Titles in this set:
1. The Motion of the Body Through Space
2. Should We Stay or Should We Go
3. Mania (Hardback)
Description:
The Motion of the Body Through Space
All her life Serenata has run, swum, and cycled – but now that she’s hit 60, all that physical activity has destroyed her knees. And her previously sedentary husband Remington chooses this precise moment to discover exercise.
As he joins the cult of fitness, her once-modest husband burgeons into an unbearable narcissist. When he announces his intention to compete in a legendarily gruelling triathlon, Serenata is sure he's going to end up injured or dead – but the stubbornness of an ageing man in Lycra is not to be underestimated.
Should We Stay or Should We Go
Determined to die with dignity, Kay and her husband Cyril – both healthy and vital medical professionals in their early fifties – make a pact: to commit suicide together once they’ve both turned eighty.
A lot can change in thirty years, however…
By turns hilarious and touching, playful and grave, Should We Stay or Should We Go portrays twelve parallel universes, each exploring a possible future for Kay and Cyril. Do they honour their agreement? And if not, will they live to regret it?
Mania (Hardback)
What if calling someone stupid was illegal?

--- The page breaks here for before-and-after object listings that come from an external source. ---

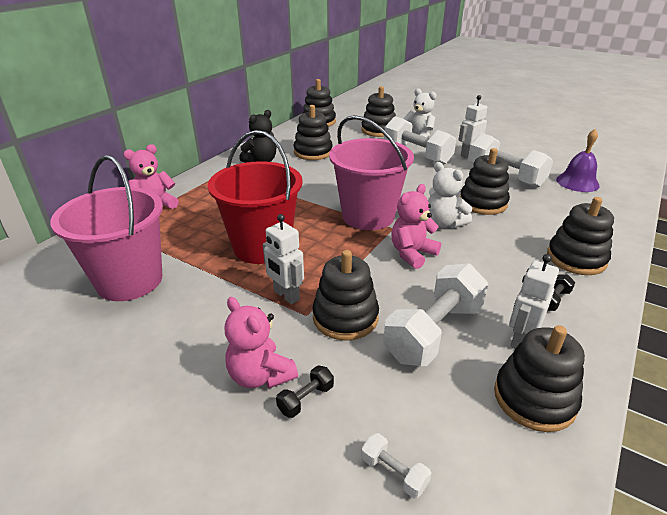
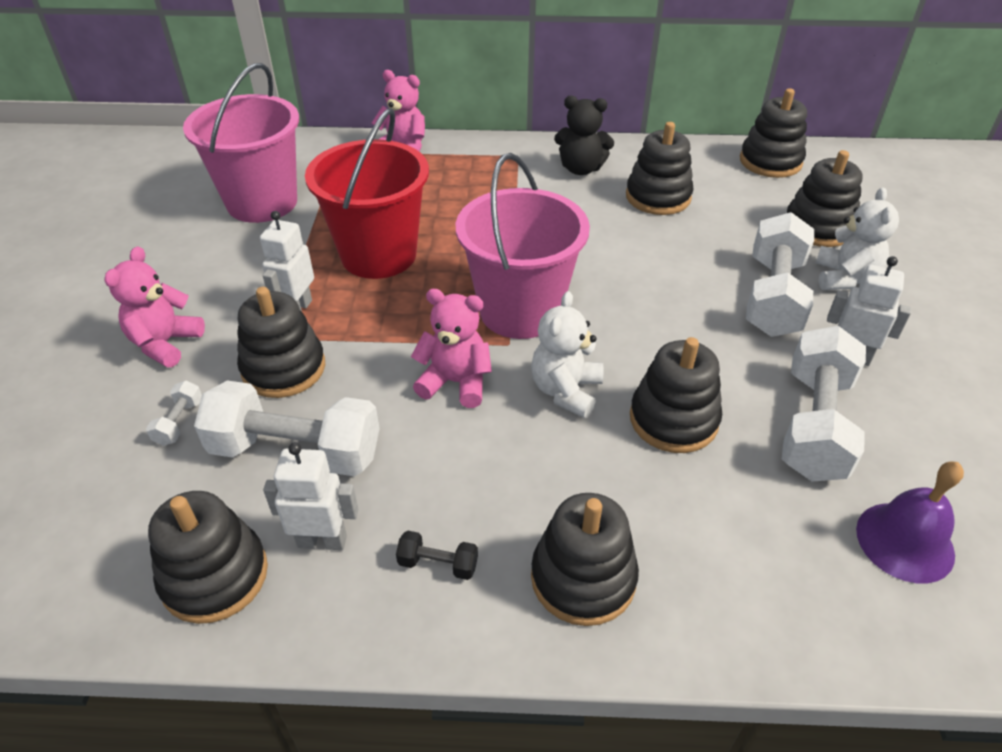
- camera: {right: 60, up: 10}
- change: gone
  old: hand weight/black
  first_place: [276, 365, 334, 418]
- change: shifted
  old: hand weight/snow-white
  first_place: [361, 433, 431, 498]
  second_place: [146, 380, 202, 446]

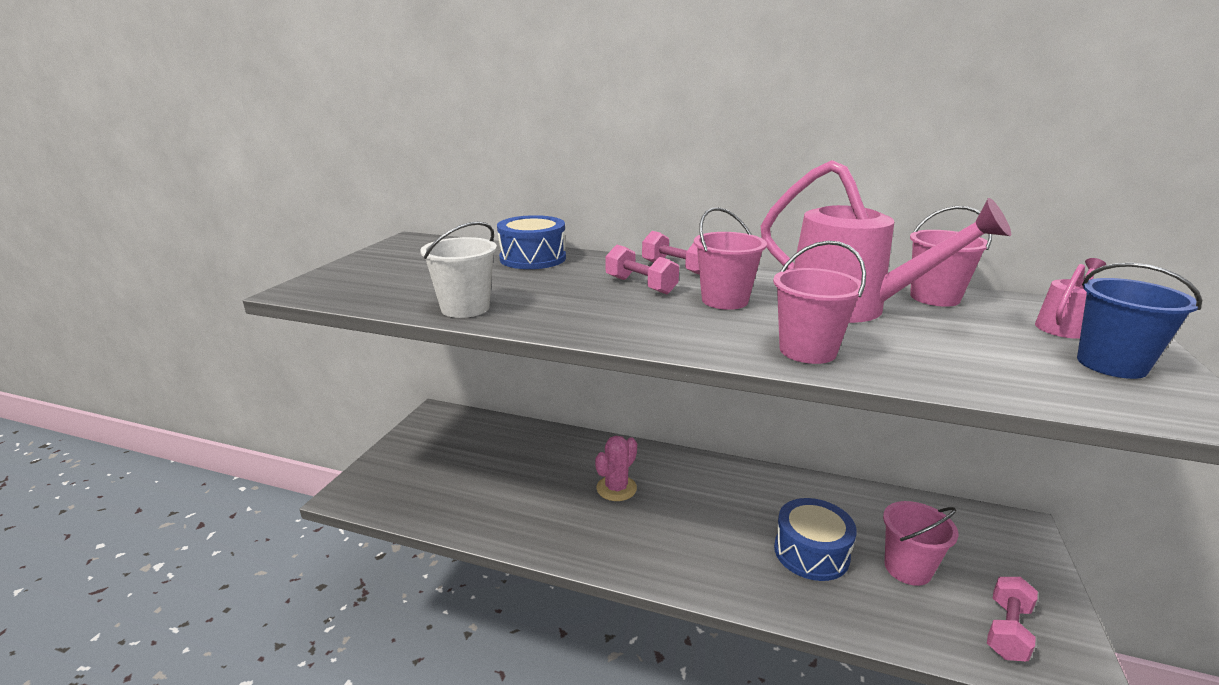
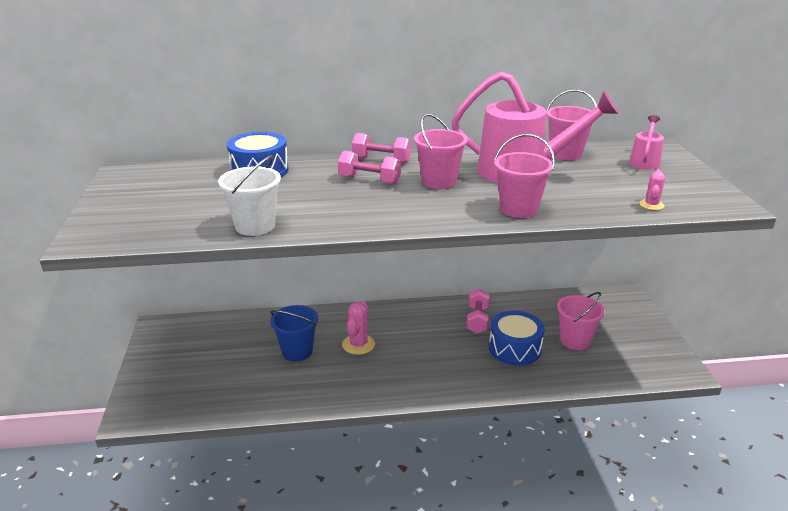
- camera: {right: -25, up: 5}
- change: new
  new: prickly plant/pink
  second_place: [639, 169, 665, 210]
- change: shifted
  old: hand weight/pink
  first_place: [987, 577, 1038, 661]
  second_place: [466, 289, 490, 334]
- change: shifted
  old: bucket/cobalt
  first_place: [1077, 263, 1202, 379]
  second_place: [270, 305, 318, 361]

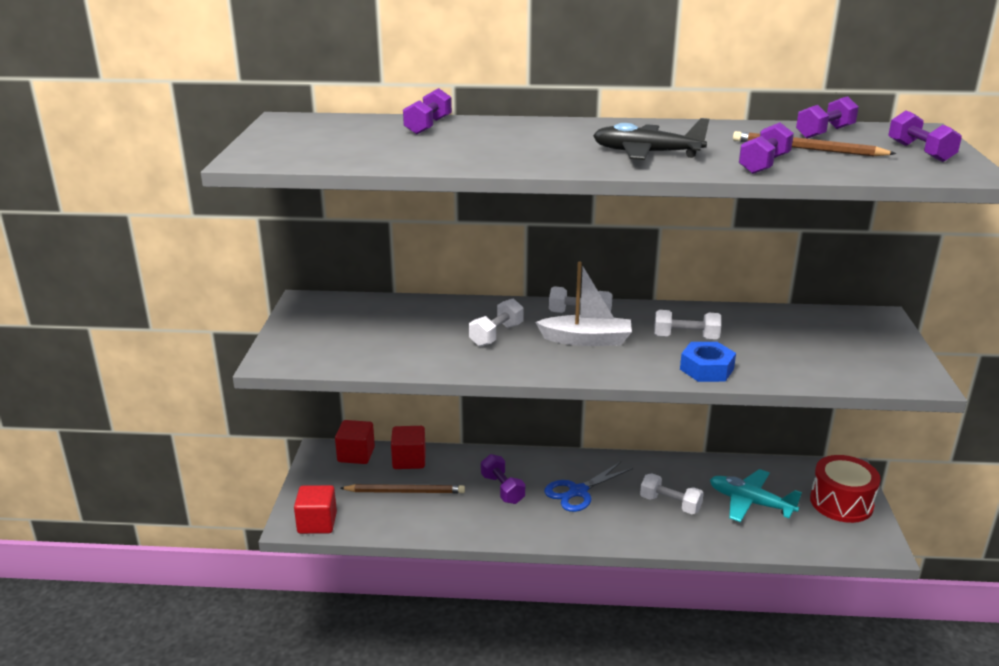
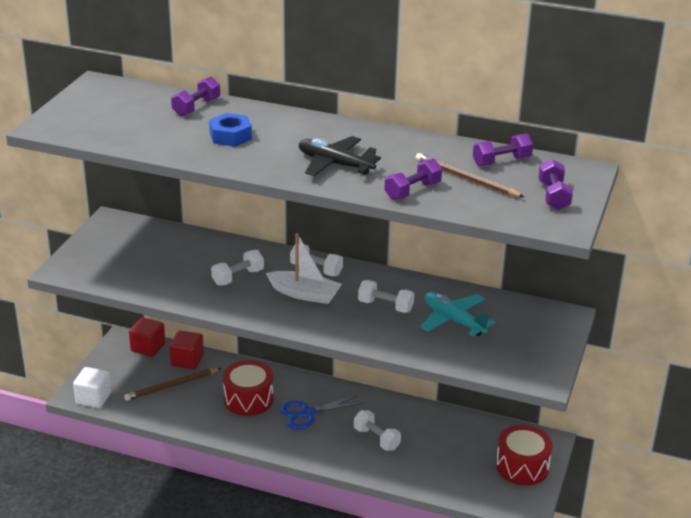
- camera: {right: 15, up: 5}
- change: shifted
  old: nut/cobalt
  first_place: [680, 342, 736, 382]
  second_place: [209, 113, 252, 147]
- change: shifted
  old: aeroplane/teal
  first_place: [710, 469, 802, 522]
  second_place: [420, 292, 495, 336]
- change: swapped
  old: hand weight/violet
  new: toy drum/red
  first_place: [481, 454, 525, 504]
  second_place: [223, 360, 274, 416]
- change: repainted
  old: block/red
  new: block/snow-white
  first_place: [294, 485, 337, 534]
  second_place: [73, 367, 112, 408]
- change: rotated
  old: wooden pencil/brown
  first_place: [340, 484, 465, 493]
  second_place: [124, 368, 222, 401]
  degrees: 135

In a reality not too distant from our own, where the so-called Mental Parity Movement has taken hold, the worst thing you can call someone is 'stupid'.
Everyone is equally clever, and discrimination based on intelligence is 'the last great civil rights fight'.
Exams and grades are all discarded, and smart phones are rebranded. Children are expelled for saying the S-word and encouraged to report parents for using it. You don't need a qualification to be a doctor.
Best friends since adolescence, Pearson and Emory find themselves on opposing sides of this new culture war. Radio personality Emory – who has built her career riding the tide of popular thought – makes increasingly hard-line statements while, for her part, Pearson believes the whole thing is ludicrous.
As their friendship fractures, Pearson's determination to cling onto the 'old, bigoted way of thinking' begins to endanger her job, her safety and even her family.